An 87-year-old Swiss woman who had torturous seizures in her chest had a neck that bent into a wine tool shape at every point where she swallowed, according to a case report.

The lady had lost 11 pounds in the previous period and told the specialists that she had had convulsive seizures shortly after eating.

Her family doctors performed an endoscopy and found that her neck had a similar helical shape when swallowed, like a winding slide in a climbing frame. X-rays revealed the alarming structure of the wine tool.

“The extent of this finding was unprecedented,” said Dr Luc Biedermann of the University Hospital of Zurich, who treated the lady and revealed the case in this week's New England Journal of Medicine.

Despite the fact that the condition is unusual, it was experienced before. In fact, another elderly patient, aged 89, who grumbled about problems with swallowing, stomach pain and constant belching, also had a helical form when swallowing, according to a 2003 case report in a similar diary.

Dr. Michael Vaezi, who has some expertise in the treatment of “oesophageal motility problems” at Vanderbilt University Medical Center in Tennessee, said he had seen the condition several times before these patients were on week to week premise. ”

Dr John Pandolfino, a gastroenterologist at Northwestern Memorial Hospital in Chicago, made it clear that this abnormal miracle is happening because of the way the muscles of the throat contract. When an individual swallows, the muscle filaments that circle the highest point of the throat usually contract first, and then the muscles just below them converge, and this flood of compression continues to the stomach.

However, in a person with this condition, all muscles contract all the time. The muscles then move the neck itself into a twisted shape instead of moving the food towards the stomach.

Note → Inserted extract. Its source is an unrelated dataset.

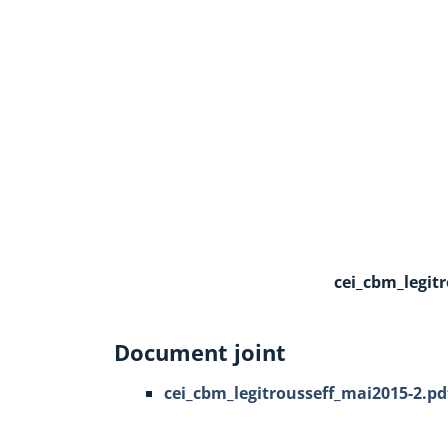
cei_cbm_legit
Document joint
cei_cbm_legitrousseff_mai2015-2.pd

It is not clear why this happens anyway. Vaezi said, “some have estimated that gastroesophageal reflux (GERD) could take a job”.

Although there is no cure for the disease, the specialists in the study tried to treat the patient's indications by giving her highly proportional protonensiphon inhibitors, which are regularly used to treat gastroesophageal reflux disease, and long-acting calcium channel blockers , which Vaezi said could help reduce the “pressure” of throat removal.

In the case of this patient none of the drugs had a major impact.

Sometimes “Botox of the throat was additionally tried with limited performance,” Pandolfino explained, “but it only lasts for six to a year, so it is anything but a decent long distance arrangement.” A final retreat order may involve a medical procedure of the oesophageal muscles.

Pass it on: A strange, spiral-shaped throat was found in an elderly lady.